PROBLEM>
Repeat, unchanged, everything in the listing below from the line containing "order: Asterales" down to the line containing "scientific name: Tassadia obovata", both of those lines included.

(Saved entries)
● ● ● ●
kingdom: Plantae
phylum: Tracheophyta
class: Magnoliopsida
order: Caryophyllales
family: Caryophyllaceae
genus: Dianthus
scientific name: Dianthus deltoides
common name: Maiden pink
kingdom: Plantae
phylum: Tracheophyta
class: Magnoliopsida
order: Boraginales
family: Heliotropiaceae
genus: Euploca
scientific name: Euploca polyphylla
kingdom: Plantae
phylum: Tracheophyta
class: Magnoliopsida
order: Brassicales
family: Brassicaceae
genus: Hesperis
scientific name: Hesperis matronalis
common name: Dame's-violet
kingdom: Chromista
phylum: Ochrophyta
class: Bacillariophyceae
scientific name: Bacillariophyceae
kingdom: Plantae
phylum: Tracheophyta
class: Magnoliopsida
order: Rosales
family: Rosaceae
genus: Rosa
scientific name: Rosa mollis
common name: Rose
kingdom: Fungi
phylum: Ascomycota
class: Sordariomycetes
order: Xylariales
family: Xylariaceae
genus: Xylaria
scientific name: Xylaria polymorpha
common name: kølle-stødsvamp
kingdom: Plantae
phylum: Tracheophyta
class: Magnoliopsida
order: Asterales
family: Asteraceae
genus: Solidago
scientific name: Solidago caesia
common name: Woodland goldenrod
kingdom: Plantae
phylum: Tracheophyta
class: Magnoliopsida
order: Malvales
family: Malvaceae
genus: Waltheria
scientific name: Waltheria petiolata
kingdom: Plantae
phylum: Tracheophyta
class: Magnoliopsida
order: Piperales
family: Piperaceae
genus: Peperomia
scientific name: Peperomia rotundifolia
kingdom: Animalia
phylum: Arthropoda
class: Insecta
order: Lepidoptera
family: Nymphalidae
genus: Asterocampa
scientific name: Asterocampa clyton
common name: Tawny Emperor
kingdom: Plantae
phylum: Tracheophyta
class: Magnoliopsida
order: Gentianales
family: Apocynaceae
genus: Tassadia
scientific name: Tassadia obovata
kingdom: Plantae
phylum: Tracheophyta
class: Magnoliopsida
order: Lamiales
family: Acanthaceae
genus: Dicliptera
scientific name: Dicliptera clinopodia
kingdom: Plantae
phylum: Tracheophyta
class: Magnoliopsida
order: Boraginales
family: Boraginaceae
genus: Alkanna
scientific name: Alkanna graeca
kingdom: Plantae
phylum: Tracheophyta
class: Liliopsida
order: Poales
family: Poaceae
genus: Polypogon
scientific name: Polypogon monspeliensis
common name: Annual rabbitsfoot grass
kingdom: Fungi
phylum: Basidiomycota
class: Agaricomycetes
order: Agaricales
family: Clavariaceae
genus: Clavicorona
● ● ● ●
EXERCISE OUTPUT>
order: Asterales
family: Asteraceae
genus: Solidago
scientific name: Solidago caesia
common name: Woodland goldenrod
kingdom: Plantae
phylum: Tracheophyta
class: Magnoliopsida
order: Malvales
family: Malvaceae
genus: Waltheria
scientific name: Waltheria petiolata
kingdom: Plantae
phylum: Tracheophyta
class: Magnoliopsida
order: Piperales
family: Piperaceae
genus: Peperomia
scientific name: Peperomia rotundifolia
kingdom: Animalia
phylum: Arthropoda
class: Insecta
order: Lepidoptera
family: Nymphalidae
genus: Asterocampa
scientific name: Asterocampa clyton
common name: Tawny Emperor
kingdom: Plantae
phylum: Tracheophyta
class: Magnoliopsida
order: Gentianales
family: Apocynaceae
genus: Tassadia
scientific name: Tassadia obovata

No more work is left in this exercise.